Article 15 - Complaint Obligation

The buyer is obliged to report complaints about the work performed immediately to the seller. The complaint contains as detailed a description as possible of the shortcoming, so that the seller can respond adequately.

If a complaint is justified, the seller is obliged to repair or replace the good.

Article 16 - Guarantees

If guarantees are included in the agreement, the following applies. The seller guarantees that the sold goods comply with the agreement, that it will function without defects and that it is suitable for the use that the buyer intends to make of it. This guarantee applies for a period of two calendar years after receipt of the sold by the buyer.

The aforementioned guarantee is intended to establish such a risk distribution between the seller and the buyer that the consequences of a breach of a guarantee are always fully at the expense and risk of the seller and that the seller can never invoke Article 6:75 of the Dutch Civil Code regarding a breach of a guarantee. The provision in the previous sentence also applies if the breach was known or could have been known to the buyer by conducting research.

The mentioned guarantee does not apply when the defect has arisen as a result of injudicious or improper use or when - without permission - the buyer or third parties have made changes or attempted to make changes or used the purchased goods for purposes for which it is not intended.

If the guarantee provided by the seller relates to a product that was produced by a third party, the guarantee is limited to the guarantee provided by that producer.

Article 17 - Intellectual Property

House of Glit retains all intellectual property rights (including copyright, patent right, trademark right, designs and models right, etc.) on all designs, drawings, writings, data carriers or other information, quotes, images, sketches, models, maquettes, etc., unless otherwise agreed in writing by the parties.

The customer may not copy, show to third parties and/or make available or use the aforementioned intellectual property rights without the prior written consent of House of Glit.

Article 18 - Amendment of General Terms and Conditions

House of Glit is entitled to amend or supplement these general terms and conditions.
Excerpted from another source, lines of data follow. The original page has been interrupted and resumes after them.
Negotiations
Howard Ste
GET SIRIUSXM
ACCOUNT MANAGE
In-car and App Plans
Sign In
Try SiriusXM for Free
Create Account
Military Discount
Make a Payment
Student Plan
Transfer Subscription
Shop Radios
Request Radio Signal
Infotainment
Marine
Minor changes can be made at any time.

House of Glit will discuss major substantive changes as much as possible in advance with the customer.

Consumers are entitled to terminate the agreement in the event of a substantial change to the general terms and conditions.
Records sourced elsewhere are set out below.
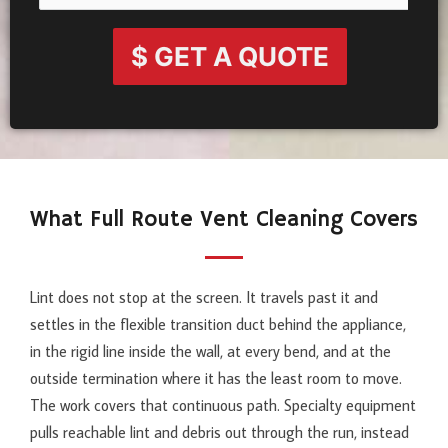
$ GET A QUOTE
What Full Route Vent Cleaning Covers
Lint does not stop at the screen. It travels past it and
settles in the flexible transition duct behind the appliance,
in the rigid line inside the wall, at every bend, and at the
outside termination where it has the least room to move.
The work covers that continuous path. Specialty equipment
pulls reachable lint and debris out through the run, instead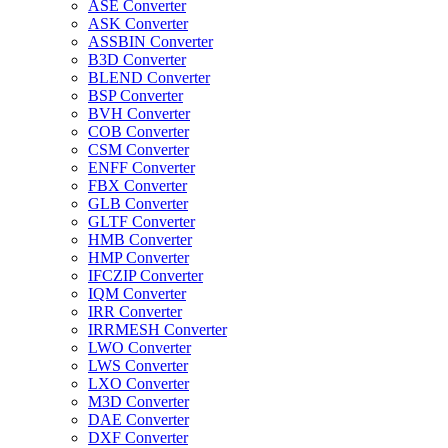
ASE Converter
ASK Converter
ASSBIN Converter
B3D Converter
BLEND Converter
BSP Converter
BVH Converter
COB Converter
CSM Converter
ENFF Converter
FBX Converter
GLB Converter
GLTF Converter
HMB Converter
HMP Converter
IFCZIP Converter
IQM Converter
IRR Converter
IRRMESH Converter
LWO Converter
LWS Converter
LXO Converter
M3D Converter
DAE Converter
DXF Converter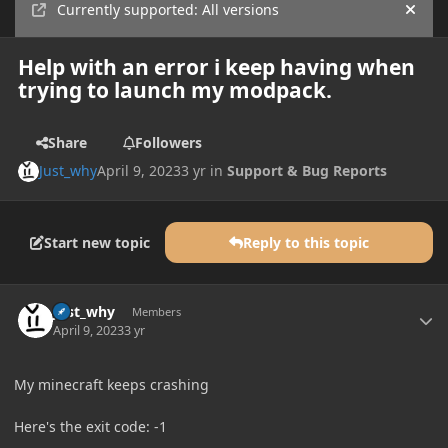
Currently supported: All versions
Hide
Help with an error i keep having when
trying to launch my modpack.
Share
Followers
Just_why
April 9, 2023
3 yr
in
Support & Bug Reports
Start new topic
Reply to this topic
Author stats
Just_why
Members
April 9, 2023
3 yr
My minecraft keeps crashing
Here's the exit code: -1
Article 19 - Applicable Law and Competent Court

Only Dutch law applies to every agreement between the parties.

The Dutch court in the district where House of Glit is located is exclusively competent to hear any disputes between the parties unless the law prescribes otherwise mandatorily.

The applicability of the Vienna Sales Convention is excluded.

If one or more provisions of these general terms and conditions are considered unreasonably onerous in a judicial procedure, the other provisions will remain in full force.